Hamed Nagaoui? Aux yeux des experts, le conseiller rapporteur du Contentieux de l’Etat est coupable d’avoir outrepassé les prérogatives que lui a accordées la délégation de signature, et ce «en signant le document daté du 31 août 2012 et en apposant dessus le sceau de l’administration», d’avoir -«sans obtenir l’avis de son supérieur directeur, c’est-à-dire le chef du Contentieux de l’Etat- obligé et porté préjudice à l’Etat «par des engagements excessifs en faveur de la partie plaignante, dans le cadre de ce qui a été appelé “règlement amiable“».
Afifa Bouzaidi? Elle est probablement la plus malmenée par les experts. Ils l’accusent purement et simplement de mensonge –sans utiliser ce mot- en affirmant que le chef du Contentieux de l’Etat dit des «contre-vérités» lorsqu’elle affirme «n’avoir pris connaissance du document (le procès-verbal du 31 août 2012, ndlr) qu’à l’occasion de l’enquête menée en juin 2013 par le Comité de contrôle général des Biens de l’Etat et des Affaires foncières concernant le règlement des honoraires des avocats». Il lui est également reproché d’avoir, elle aussi, outrepassé ses prérogatives lorsqu’elle a écrit au premier président de la Cour de cassation en sa qualité de présidente de la Commission d’amnistie générale, pour intervenir en faveur de Abdelmajid Bouden et l’aider à en bénéficier.
Même s’ils le ménagent un peu –ils diront seulement de ses propos qu’ils sont «éloignés de la réalité»-, les experts s’inscrivent en faux également contre Slim Ben Hamidane, lorsque l’ancien ministre des Biens de l’Etat et des Affaires foncières affirme avoir découvert l’existence du procès-verbal dans les mêmes circonstances que le chef du Contentieux de l’Etat. Et ils n’en veulent pour preuve que la note du 3 octobre 2012 et le courrier du 7 mars 2013 adressés par l’ancien ministre respectivement au chef du Contentieux de l’Etat et au ministre de la Justice.
Les experts reprochent tant à l’ancien ministre qu’au chef du Contentieux de l’Etat d’avoir failli, puisque leurs actions ultérieures «en vue de limiter les conséquences du document (le procès-verbal du 31 août 2012, ndlr) étaient tardives, faute de temps, l’instance arbitrale ayant fixé au 30 septembre 2013, le dernier délai pour la conclusion d’un arrangement».

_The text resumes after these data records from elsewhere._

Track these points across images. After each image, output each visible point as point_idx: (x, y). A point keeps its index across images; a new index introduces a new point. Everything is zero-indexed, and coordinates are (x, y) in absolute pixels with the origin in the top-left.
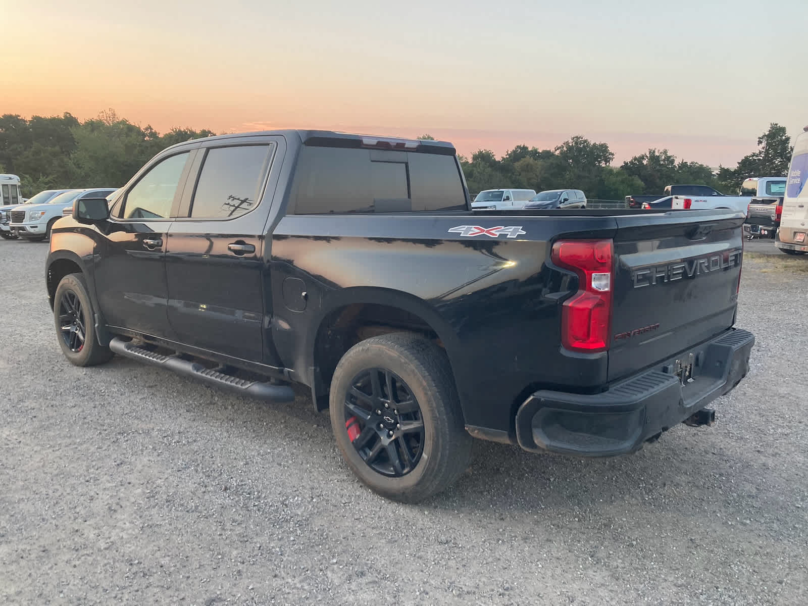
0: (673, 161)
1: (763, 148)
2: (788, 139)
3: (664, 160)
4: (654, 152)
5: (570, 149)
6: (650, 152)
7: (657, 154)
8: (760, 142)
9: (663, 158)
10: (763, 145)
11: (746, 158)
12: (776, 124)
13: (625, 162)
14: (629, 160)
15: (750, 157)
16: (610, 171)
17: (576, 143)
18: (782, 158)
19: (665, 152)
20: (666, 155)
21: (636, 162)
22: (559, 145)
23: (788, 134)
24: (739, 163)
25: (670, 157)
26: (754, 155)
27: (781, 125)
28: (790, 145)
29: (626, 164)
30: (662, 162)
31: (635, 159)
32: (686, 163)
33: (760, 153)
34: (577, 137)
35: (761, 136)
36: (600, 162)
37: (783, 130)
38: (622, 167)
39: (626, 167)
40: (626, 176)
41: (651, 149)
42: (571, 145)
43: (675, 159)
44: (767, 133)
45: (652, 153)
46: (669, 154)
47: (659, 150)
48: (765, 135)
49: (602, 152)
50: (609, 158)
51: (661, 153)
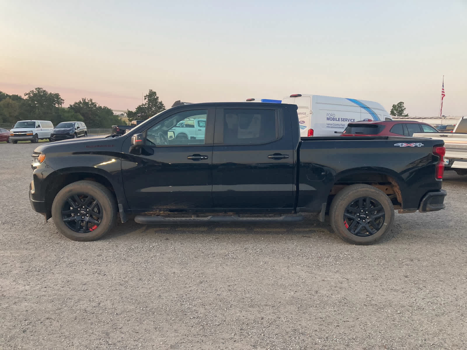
0: (96, 105)
1: (147, 102)
2: (158, 98)
3: (91, 105)
4: (85, 99)
5: (35, 95)
6: (83, 100)
7: (87, 101)
8: (145, 99)
9: (90, 103)
10: (147, 100)
11: (140, 106)
12: (152, 90)
13: (70, 105)
14: (72, 104)
15: (141, 106)
16: (63, 110)
17: (38, 92)
18: (155, 107)
19: (91, 100)
20: (92, 102)
21: (77, 105)
22: (28, 93)
23: (157, 95)
24: (136, 109)
25: (94, 103)
26: (143, 105)
27: (154, 90)
28: (159, 101)
29: (71, 106)
30: (90, 106)
31: (76, 103)
32: (101, 106)
33: (146, 104)
34: (39, 88)
35: (145, 96)
36: (55, 104)
37: (155, 93)
38: (69, 107)
39: (71, 107)
40: (73, 113)
41: (83, 98)
42: (35, 92)
43: (97, 104)
44: (148, 94)
45: (84, 100)
46: (93, 102)
47: (87, 99)
48: (147, 95)
49: (56, 98)
50: (61, 102)
51: (89, 101)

Enfin, Mondher Sfar. Les experts lui reprochent à lui aussi d’être allé au-delà de ce qui lui est permis de faire en envoyant à la partie adverse le procès-verbal du 31 août 2012 –à peine terminée- par le mail officiel du ministère des Biens de l’Etat et des Affaires foncières «sans l’autorisation de son supérieur direct, c’est-à-dire le ministre des Biens de l’Etat et des Affaires foncières».